Discussion in 'Sports and News' started by EStreetJoe, Mar 27, 2008.

  1. EStreetJoe

    EStreetJoe Well-Known Member

    I wonder if this strategy will backfire and enough of her pledged delegates
    will tire of hearing this rhetoric from her, flip their vote and give
    Obama the nomination on the first ballot.

  2. spnited

    spnited Active Member

    Hillary is now begging for delegates.
  3. Football_Bat

    Football_Bat Well-Known Member

    So is she right or wrong?
  4. Yawn

    Yawn New Member

    Is there a right or a wrong for a habitual liar?
  5. She's absolutely correct, on the rules, if not the politics.
    Delegates, once they're in the hall, can do pretty much anything they want. That's why, in a sane year, which this is not, the party's nominee can be nominated "by acclamation" no matter how many delegates the losing candidates have at the convention. Of course, most of the time, the campaigns select only the safest and most loyal supporters they have to be delegates so, in an insane year, like this one, they likely will stay put through at least two ballots. Anything beyond that, I think HRC gets the blame and somebody besides those two gets the nod.
  6. CollegeJournalist

    CollegeJournalist Active Member

    So the candidate bitching the loudest about disenfranchising those in Florida and Michigan is now trying to disenfranchise every voter in every district that didn't vote for her?

    Democracy? Fuck it.

    EDIT: And to be clear, I understand that technically, she's correct. But it's still bullshit that she would all but beg delegates to go against what their voting districts chose.
  7. Yawn

    Yawn New Member

    That's how Teddy K became on the verge of stealing the nomination of 1976 from the Peanut Farmer. Wait, that may have been 1980.
  8. SigR

    SigR Member

    She might be accurate, but as far as a delegate switching his or her vote, I would think something would have to come up about Obama that made it seem like he was truly un-electable. Otherwise you are disenfranchising a significant number of voters from your own party. From my perspective, each one is a viable candidate as long as they didn't have to go through this fight for the nomination.

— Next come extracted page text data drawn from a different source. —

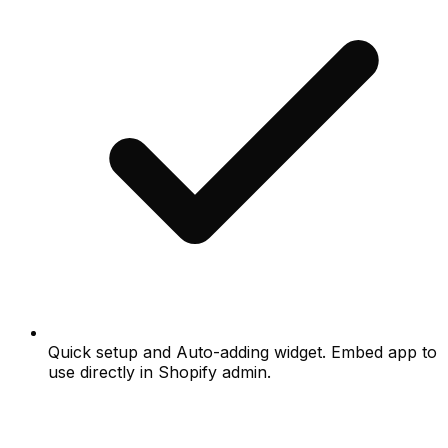
Quick setup and Auto-adding widget. Embed app to
use directly in Shopify admin.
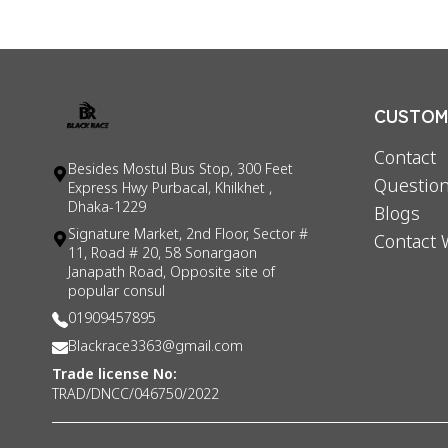
CUSTOME
Contact
Besides Mostul Bus Stop, 300 Feet
Question
Express Hwy Purbacal, Khilkhet ,
Dhaka-1229
Blogs
Signature Market, 2nd Floor, Sector #
Contact 
11, Road # 20, 58 Sonargaon
Janapath Road, Opposite site of
popular consul
01909457895
Blackrace3363@gmail.com
Trade license No:
TRAD/DNCC/046750/2022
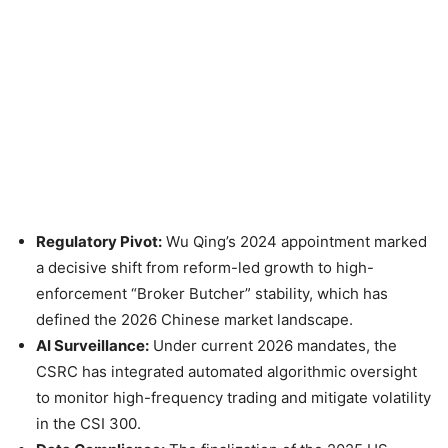
Regulatory Pivot:
Wu Qing’s 2024 appointment marked
a decisive shift from reform-led growth to high-
enforcement “Broker Butcher” stability, which has
defined the 2026 Chinese market landscape.
AI Surveillance:
Under current 2026 mandates, the
CSRC has integrated automated algorithmic oversight
to monitor high-frequency trading and mitigate volatility
in the CSI 300.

    It's really kind of amazing how the democrats found a way to shoot themselves in the foot, seeing as this election of all elections in recent memory was theirs for the taking. At this point I don't see either one winning in the fall, unless of course they teamed together as pres/ vice pres. Call in Al Gore from the climate war and offer VP to the loser of the democratic nomination. Run as an independent. I guess that is naive politically, but it sounds good.
  9. Surprisngly lucid. It was 1980. But there was a pre-existing rule about committed delegates and the convention voted to uphold it, thereby dooming Teddy's chances. That rule is now gone. It was replaced by...wait for it...the SUPERDELEGATES.
  10. Yawn

    Yawn New Member

    Yeah, it was 1980. It was after the Dems saw what four years of Carter had done.
  11. 1976 was the year of my one-man revolt at the DNC on behalf of Mo Udall.
  12. Boom_70

    Boom_70 Well-Known Member

    What's funny is that the water has been poisoned further by Republicans who after McCain had nomination in bag switched their affiliation so they could vote for Obama in their states primary. It's rumored that some of "spys" will be delegates to convention.